=== Records to use ===

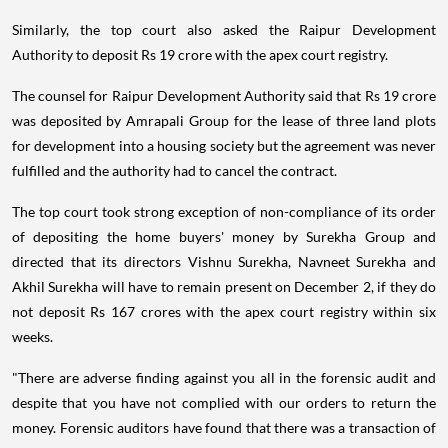
Similarly, the top court also asked the Raipur Development
Authority to deposit Rs 19 crore with the apex court registry.
The counsel for Raipur Development Authority said that Rs 19 crore
was deposited by Amrapali Group for the lease of three land plots
for development into a housing society but the agreement was never
fulfilled and the authority had to cancel the contract.
The top court took strong exception of non-compliance of its order
of depositing the home buyers' money by Surekha Group and
directed that its directors Vishnu Surekha, Navneet Surekha and
Akhil Surekha will have to remain present on December 2, if they do
not deposit Rs 167 crores with the apex court registry within six
weeks.
"There are adverse finding against you all in the forensic audit and
despite that you have not complied with our orders to return the
money. Forensic auditors have found that there was a transaction of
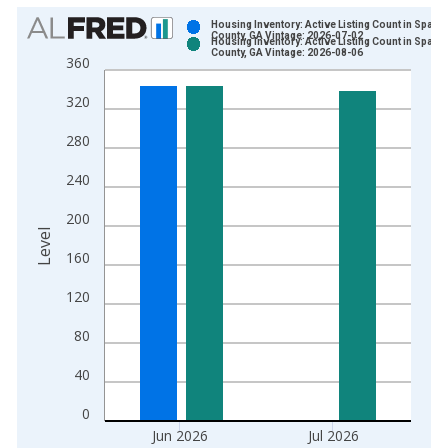
Chart
Housing Inventory: Active Listing Count in Spaldi
County, GA Vintage: 2026-07-02
Housing Inventory: Active Listing Count in Spaldi
Bar chart with 2 data series.
County, GA Vintage: 2026-08-06
360
View as data table, Chart
320
The chart has 1 X axis displaying xAxis. Data ranges from 2
The chart has 2 Y axes displaying Level and yAxisRight.
280
240
200
Level
160
120
80
40
0
Jun 2026
Jul 2026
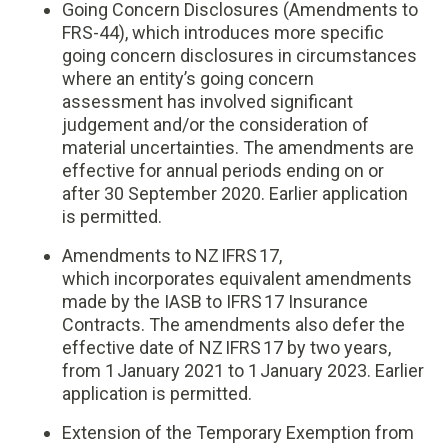
Going Concern Disclosures (Amendments to
FRS-44), which introduces more specific
going concern disclosures in circumstances
where an entity’s going concern
assessment has involved significant
judgement and/or the consideration of
material uncertainties. The amendments are
effective for annual periods ending on or
after 30 September 2020. Earlier application
is permitted.
Amendments to NZ IFRS 17,
which incorporates equivalent amendments
made by the IASB to IFRS 17 Insurance
Contracts. The amendments also defer the
effective date of NZ IFRS 17 by two years,
from 1 January 2021 to 1 January 2023. Earlier
application is permitted.
Extension of the Temporary Exemption from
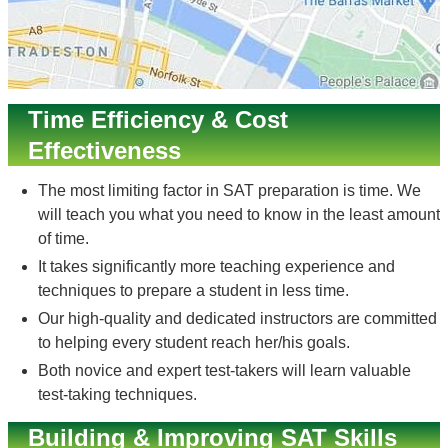
Time Efficiency & Cost
Effectiveness
The most limiting factor in SAT preparation is time. We
will teach you what you need to know in the least amount
of time.
It takes significantly more teaching experience and
techniques to prepare a student in less time.
Our high-quality and dedicated instructors are committed
to helping every student reach her/his goals.
Both novice and expert test-takers will learn valuable
test-taking techniques.
Building & Improving SAT Skills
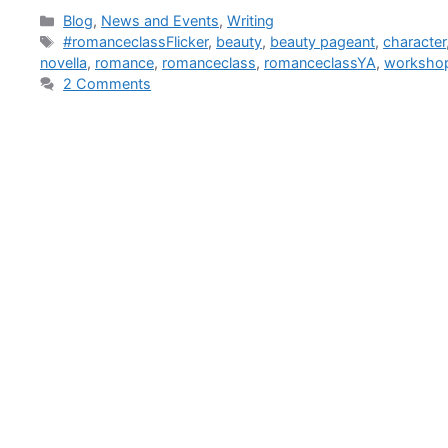
Blog
,
News and Events
,
Writing
#romanceclassFlicker
,
beauty
,
beauty pageant
,
character
novella
,
romance
,
romanceclass
,
romanceclassYA
,
worksho
2 Comments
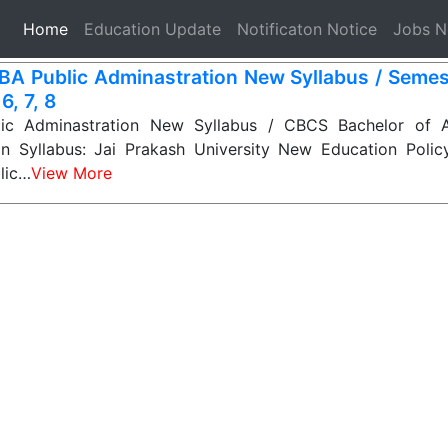
(current)
Home
Education Update
Notificaton Notice
Jobs 
BA Public Adminastration New Syllabus / Semest
 6, 7, 8
ic Adminastration New Syllabus / CBCS Bachelor of Ar
on Syllabus: Jai Prakash University New Education Poli
lic…
View More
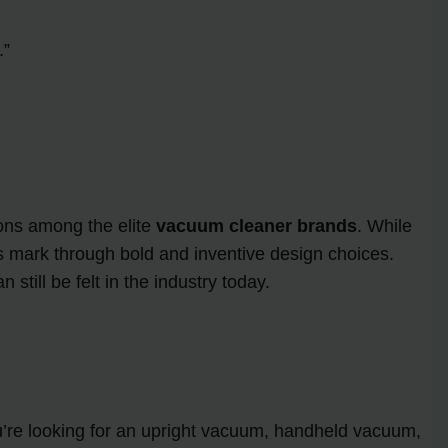
.”
ons among the elite
vacuum cleaner brands
. While
s mark through bold and inventive design choices.
till be felt in the industry today.
u’re looking for an upright vacuum, handheld vacuum,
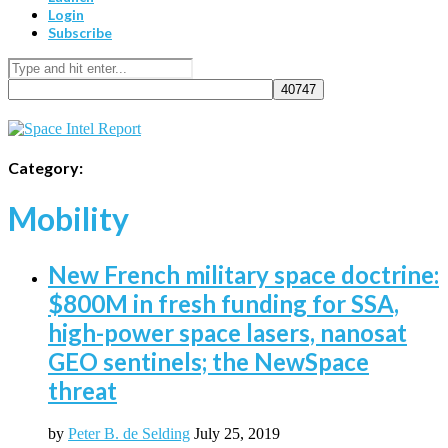
Login
Subscribe
Category:
Mobility
New French military space doctrine:
$800M in fresh funding for SSA,
high-power space lasers, nanosat
GEO sentinels; the NewSpace
threat
by
Peter B. de Selding
July 25, 2019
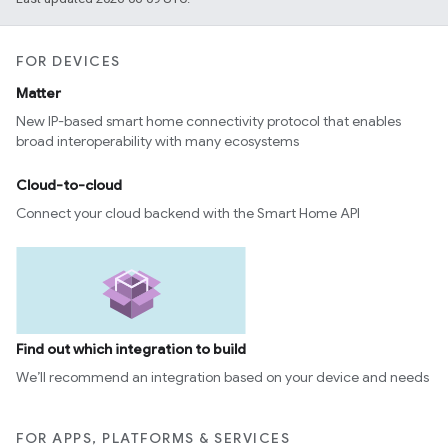
FOR DEVICES
Matter
New IP-based smart home connectivity protocol that enables
broad interoperability with many ecosystems
Cloud-to-cloud
Connect your cloud backend with the Smart Home API
Find out which integration to build
We’ll recommend an integration based on your device and needs
FOR APPS, PLATFORMS & SERVICES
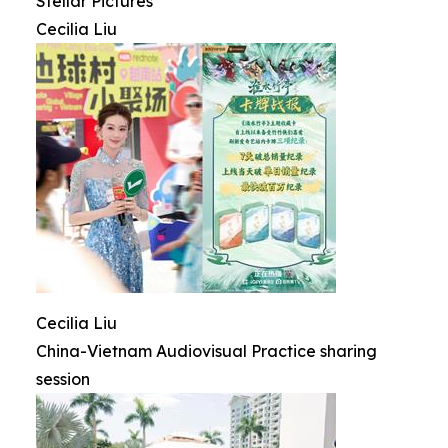
Stellar Pictures
Cecilia Liu
Cecilia Liu
China-Vietnam Audiovisual Practice sharing
session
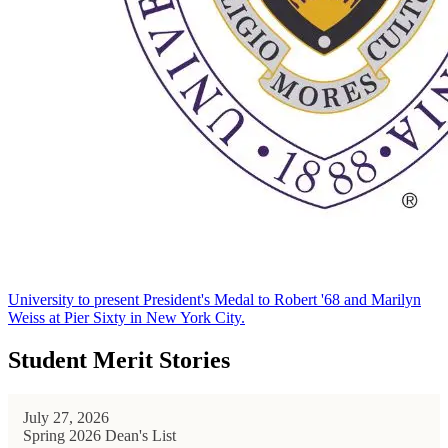
University to present President's Medal to Robert '68 and Marilyn
Weiss at Pier Sixty in New York City.
Student Merit Stories
July 27, 2026
Spring 2026 Dean's List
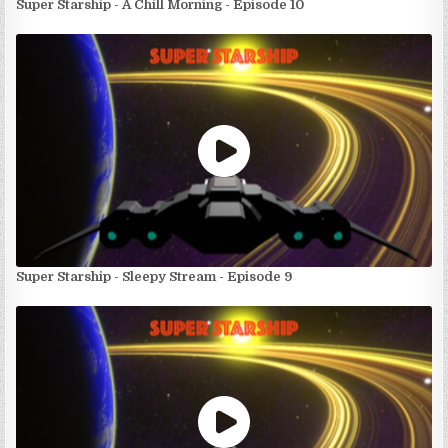
Super Starship - A Chill Morning - Episode 10
Super Starship - Sleepy Stream - Episode 9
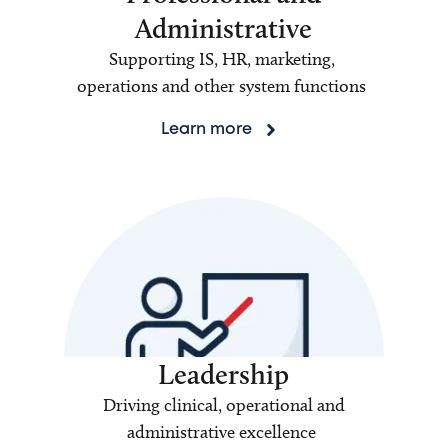
Administrative
Supporting IS, HR, marketing,
operations and other system functions
Learn more
Leadership
Driving clinical, operational and
administrative excellence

===

* [Work required] Collect from the data above every line that includes "also".

* [Result of the task]
Similarly, the top court also asked the Raipur Development
Contracts. The amendments also defer the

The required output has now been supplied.